Dia de San Pedro Celebration
The Dia de San Pedro activities ended on Sunday June 30th, with a beach family day at the Central Park beach. The 10 days of events were held under the theme “Learning from the past, appreciating our traditions and progressing into the future – a celebration of our Patron Saint Peter.” Throughout the course of the celebration, the theme brought to light the history, culture and traditions of the island, one that has been neglected as the demographics of the island has changed.
The highlight of the week long celebration was the Friday June 28th opening ceremony: La Alborada, the eve of the Dia de San Pedro. It was filled with music and cultural dances and included the participation of the Ambergris Caye Elementary School, Alma Beliceña from Soccotz, Sarteneja Dance Group and Ballet Folklorico de Chetumal Quintana Roo. In his welcome remarks during the official ceremony, Mayor of San Pedro Town Daniel Guerrero explained the importance of highlighting the historical background of the island. He said that he was happy that celebration took into account the true motives of the traditions of the island – one that has been “lost with the time.”

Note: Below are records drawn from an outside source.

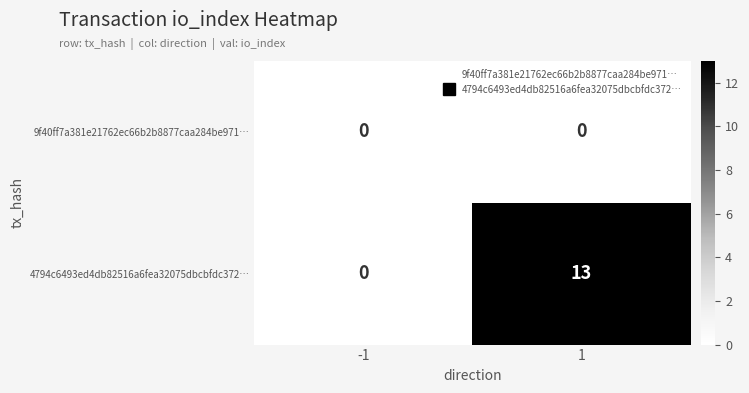

The 4794c6493ed4db82516a6fea32075dbcbfdc372… series shows 0 at -1. True or false?

True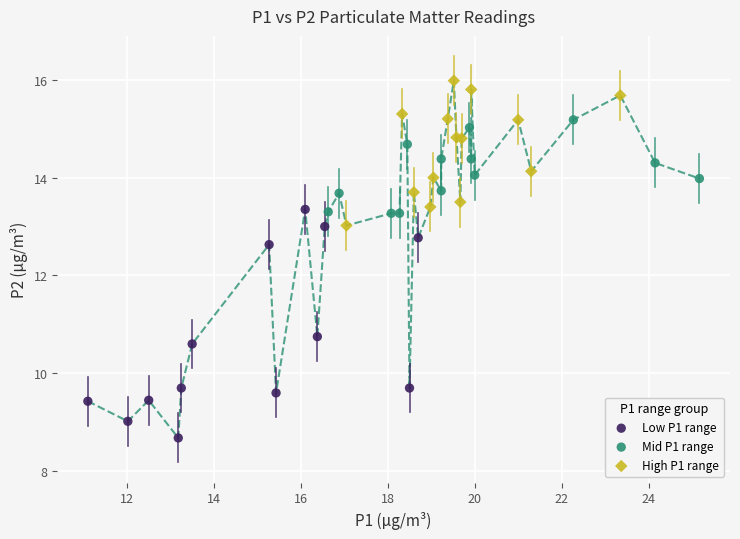

What are all the series names shown in the legend?

Low P1 range, Mid P1 range, High P1 range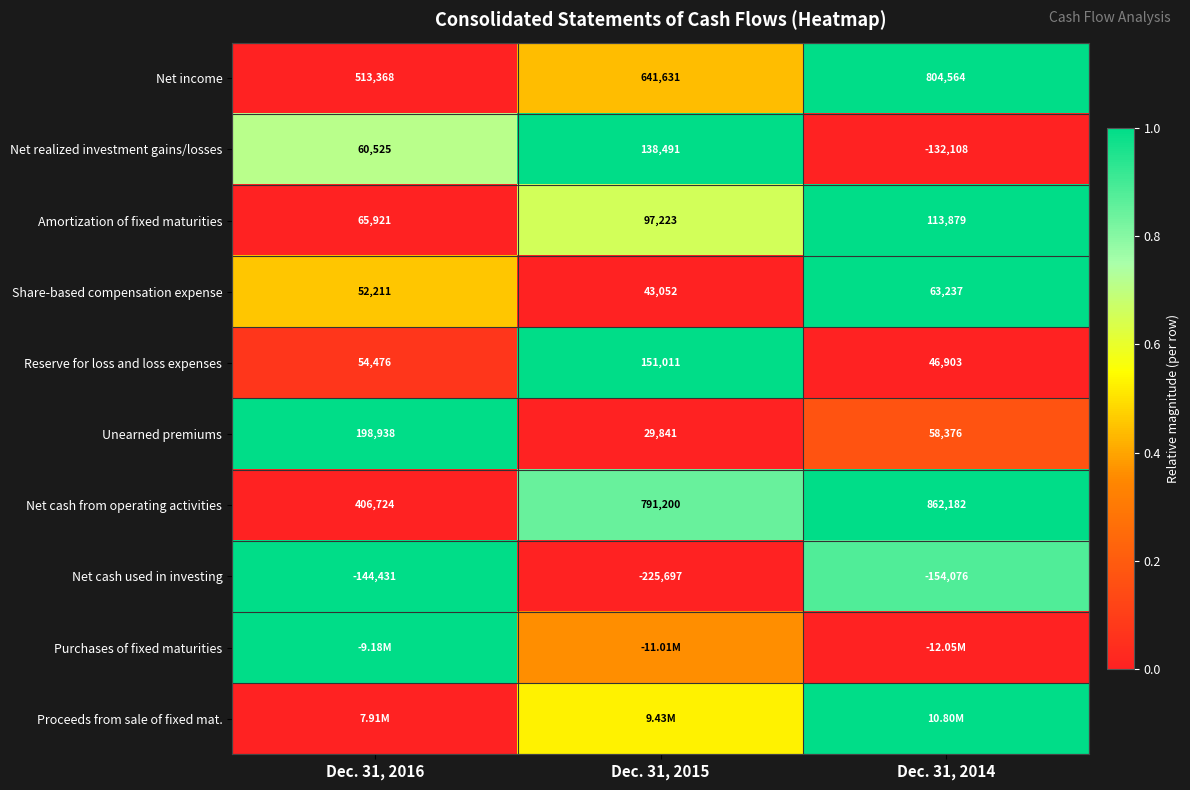

At how many categories does at least one series exceed 0?

3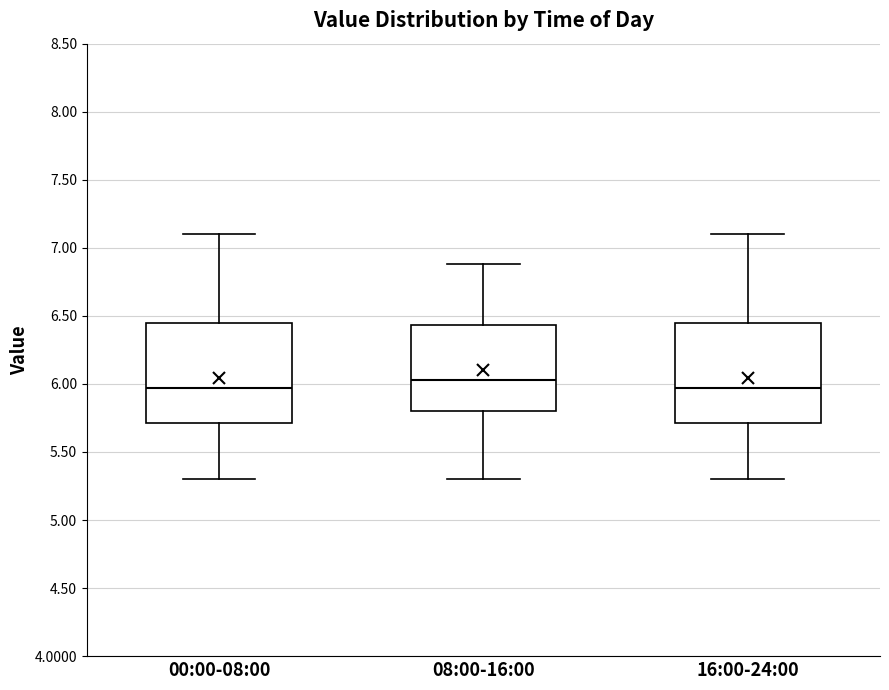

Which box has the highest median line?

08:00-16:00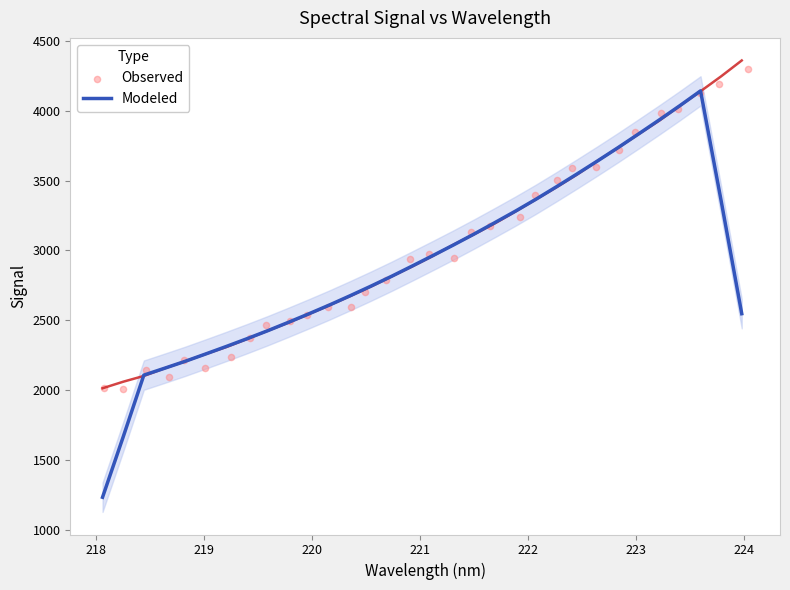

Which series reaches the minimum Y coordinate?

Modeled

Meanwhile Diane Haylock, President of the National Institute of Culture and History (NICH), in her opening remarks, spoke of the richness of the traditions. “San Pedro Town has a rich and colorful history. The organizers must be commended for incorporating all the elements of this particular celebration. San Pedro Town and by extension the island, has a very rich culture and celebrations such as these allow us as visitors, to get a glimpse of it,” said Haylock. For his part, the Minister of Tourism and Culture Manuel Heredia explained the while San Pedro Town has moved on from the small little fishing community to become the prime tourism destination in the country, many still have memories of the humble beginnings the island. “We have moved forward to become the country’s prime tourism destination. Overall tourism figures show that more than 50% of the tourists that vacation in Belize come to the island. This shows how we have grown throughout the years but even as we develop, we must do so in a sustainable manner. We cannot afford to lose either our traditional practices such as fishing, nor can we stop development. What we should ensure however is that our culture is kept and preserved,” said Heredia in his keynote address.